(WRITTEN TASKS)
**A)** Please answer these from the passage on the early Tudor monarchy:
(i) What name is given to the 30 years of feudal struggle before the Tudor accession?
(ii) Whom did Henry Tudor marry to strengthen his position?
(iii) What trade did John Stile begin in?
**B)** Extend the passage on the early Tudor monarchy, picking up after its final sentence.

(DOCUMENT PASSAGE)
+---+

Tudor accession was preceeded by 30 years of feudal struggle and bloodshed, known as the Wars of the Roses. The period had considerably weakened economically and politically the old baronial families.Thus Henry Tudor formed a new monarchy which was based upon a new relationship in society.

Henry Tudor's forces defeated Richard's at the Battle of Bosworth Field in 1485 and he became King Henry VII of England. Henry then strengthened his position by marrying Elizabeth of York, daughter of Edward IV and the best surviving Yorkist claimant. He reunited the two royal houses, merging the rival symbols of the red and white roses into the new emblem of the red and white Tudor Rose. Henry consolidated his position by executing all other possible claimants whenever he could lay hands on them, a policy his son Henry VIII continued. The new Tudor monarchy was absolute: it was supported by the new nobility and the emerging bourgeoisie, who feared the resumption of feudal wars and anarchy. Henry created social groups, directly dependent upon the Crown. He secured favourable terms for English merchants. Even his council rarely came of hereditary nobility: Richard Fox –Chief Minister, had been a schoolmaster; Edmund Dudley – the undersheriff of London; John Stile, who invented the first diplomatic cipher and was appointed ambassedor to Spain – began as a grocer.

+---+

(DATA)

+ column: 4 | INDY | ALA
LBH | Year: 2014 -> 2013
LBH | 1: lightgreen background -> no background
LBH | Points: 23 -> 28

+---+

(ANSWERS TO THE EXERCISES)
**A)**
(i) The Wars of the Roses.
(ii) Elizabeth of York, daughter of Edward IV.
(iii) He began as a grocer.

**B)**
The Tudor period is marked by the rise of clothing industry – which lead to enforced removal of peasants from their lands – known as Enclosures (common village pasture lands were enclosed for the rearing of the landowner’s sheep). In some counties 1/3 of arable land was turned to pastures. There followed one of the worst economic crises that England ever endured – pauperisation of peasantry, social anarchy, but also accumulation of free capital, which made traders interested in colonial expansion. Slave trade brought enourmous profits to the traders and the Crown.

Henry VIII (28 June 1491 - 28 January 1547) was King of England and Lord of Ireland (later King of Ireland) from 22 April 1509 until his death. He was the second monarch of the Tudor dynasty, succeeding his father, Henry VII. He is famous for having been married six times and for wielding the greatest power than any British monarch. Notable events during his reign included the break with Rome and the subsequent establishment of the independent Church of England, the Dissolution of the Monasteries, and the union of England and Wales.

Several significant pieces of legislation were enacted during Henry VIII's reign. They included the several Acts which severed the English Church from the Roman Catholic Church and established Henry as the supreme head of the Church in England, the Laws in Wales Acts 1535-1542 (which united England and Wales into one nation), the Buggery Act 1533, the first anti-sodomy enactment in England; and the Witchcraft Act 1542, which punished 'invoking or conjuring an evil spirit' with death.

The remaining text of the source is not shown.